In Casey, the Supreme Court held that the courts of this Commonwealth do have that power, observing that to forsake a challenger relief after all the time, money and capital investment would, indeed, be inequitable.8 That Court said that the right to a permit is not absolute, however:

“However, we are not justified in ordering the immediate issuance of this building permit when the right thereto is conditioned on other prior approvals which have not been given. We cannot say that the appellee is entitled to the building permit, as a matter of right, upon a successful challenge to the existing zoning ordinance. Rather, he must satisfy the requirements of the other sources of control (i.e., subdivision controls, building codes, etc.) before such permit may issue. Had appellee’s predecessor in interest elected to file a complete application for development, either preliminary or final, with the appropriate agency or officer, appellee could, in accordance with Section 802 of the MPC, have demanded That such agency or officer decide in what respects the application accords with the provisions of the governing ordinance or map and in what respects it conflicts therewith. . . .’ These determinations would *282have furnished some basis for our granting the definitive relief requested. Instead, the applicant filed with the Board of Supervisors only a preliminary plot plan and a summary sheet showing the proposed development. No demand was made upon the appropriate agency or officer for a determination as to the respects in which the submitted plan was in accordance with the provisions of the governing ordinance. While such demands may have been futile, in view of the total absence of a provision for multi-family housing, we feel that such demands were necessary in order to allow the other sources of control an opportunity to pass on the merits of the application.
“In order to give these other sources of control an opportunity to approve the building permit application or to state their reasons for opposing the grant of such permit, we are hereby remanding the record to the Zoning Hearing Board. We direct that the building permits applied for be issued upon compliance by appellee with all administrative requirements of the zoning ordinance in effect on the date of the application which are not inconsistent with this opinion.” Casey, supra, Pa. at , 328 A.2d at 469-70.

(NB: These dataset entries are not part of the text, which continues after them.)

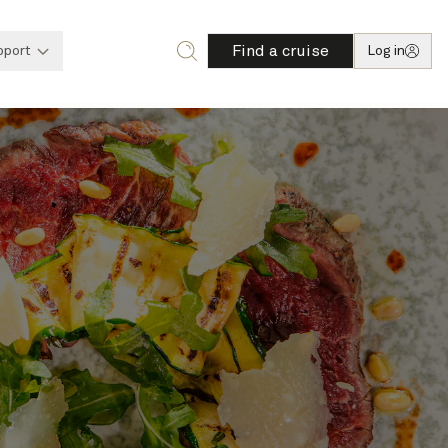
Find a cruise
pport
Log in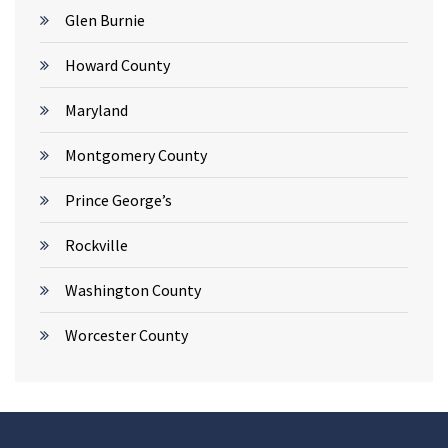
Glen Burnie
Howard County
Maryland
Montgomery County
Prince George’s
Rockville
Washington County
Worcester County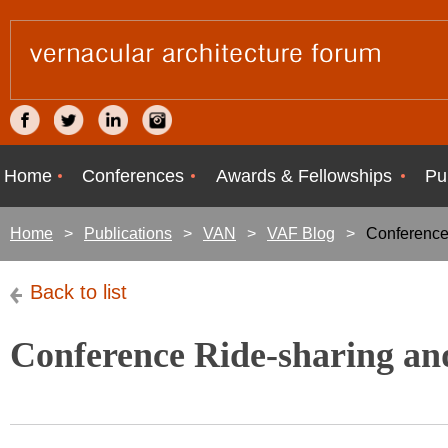
Home
Conferences
Awards & Fellowships
Pu
Home
Publications
VAN
VAF Blog
Conference
Back to list
Conference Ride-sharing a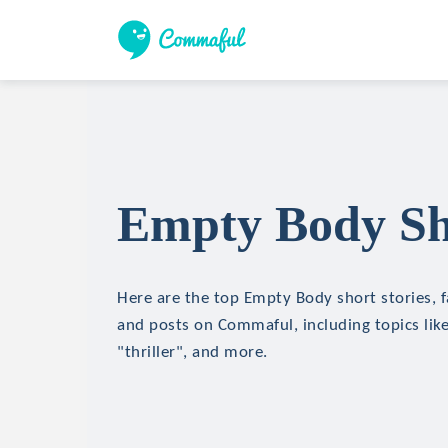
Empty Body Sho
Here are the top Empty Body short stories, f
and posts on Commaful, including topics like
"thriller", and more.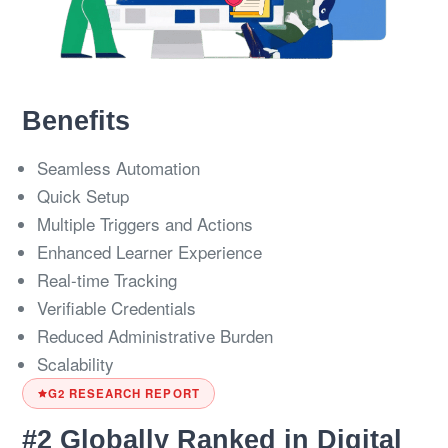
Benefits
Seamless Automation
Quick Setup
Multiple Triggers and Actions
Enhanced Learner Experience
Real-time Tracking
Verifiable Credentials
Reduced Administrative Burden
Scalability
G2 RESEARCH REPORT
#2 Globally Ranked in Digital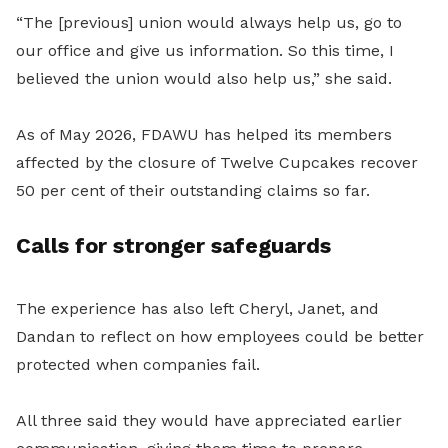
“The [previous] union would always help us, go to
our office and give us information. So this time, I
believed the union would also help us,” she said.
As of May 2026, FDAWU has helped its members
affected by the closure of Twelve Cupcakes recover
50 per cent of their outstanding claims so far.
Calls for stronger safeguards
The experience has also left Cheryl, Janet, and
Dandan to reflect on how employees could be better
protected when companies fail.
All three said they would have appreciated earlier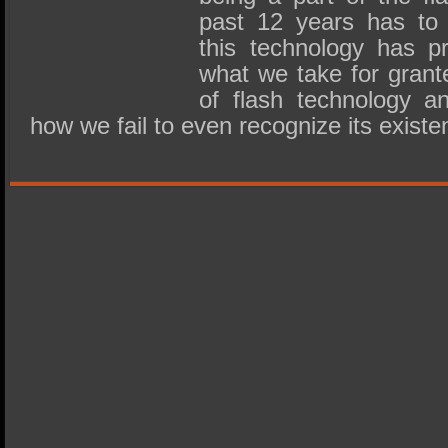
past 12 years has to 
this technology has p
what we take for grante
of flash technology an
how we fail to even recognize its exis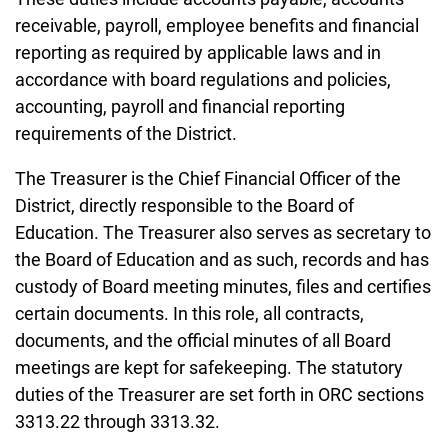
receivable, payroll, employee benefits and financial
reporting as required by applicable laws and in
accordance with board regulations and policies,
accounting, payroll and financial reporting
requirements of the District.
The Treasurer is the Chief Financial Officer of the
District, directly responsible to the Board of
Education. The Treasurer also serves as secretary to
the Board of Education and as such, records and has
custody of Board meeting minutes, files and certifies
certain documents. In this role, all contracts,
documents, and the official minutes of all Board
meetings are kept for safekeeping. The statutory
duties of the Treasurer are set forth in ORC sections
3313.22 through 3313.32.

The lower court, when it issued its order, complied with Casey, for as we have said before, the issue of these permits is conditioned upon the submission of appropriate plans to the appropriate township offices or agencies for review.

Consistent with the foregoing, the order of the Court of Common Pleas of Chester County is affirmed.

Judge Rogers concurs in the result.

. The units would consist of 30 townhouses, 310 two-bedroom apartments, and 280 single bedroom apartments with no more than 10 units to a building. Further, this plan seems to conform to other permissible densities in the area.

. Sections 200 (n), (b) and 400 are the relevant sections of the ordinance.

. The notice of appeal to the Township stated that the developers sought to secure relief authorized by Section 802(2) and 1009 of the MPC and cited provisions of the Code allowing the Township sixty days to amend the challenged provisions of the ordinance.

. The amendment also restated the objectives and purposes of the ordinance.

. There were two rezoned parcels. One was owned by a Scottsdale, the other by the Sisters and Servants of the Immaculate Heart of Mary. The former had been zoned industrial, while the latter was used for educational and religious activity.

. In that we affirm the decision of the Court of Common Pleas below, and hold the ordinance in question constitutionally infirm, of necessity, we must reject a remand of the record.

. As stated in Casey, supra, where this precise question arose, it should he remembered that this litigation was prior to the adoption of new Article X of the MPC effective August 1, 1972.

. This rationale in Casey was taken from Krasnowiecki, Zoning Litigation and the New Pennsylvania Procedure, 120 U. Pa. L. Rev. 1029 (1972).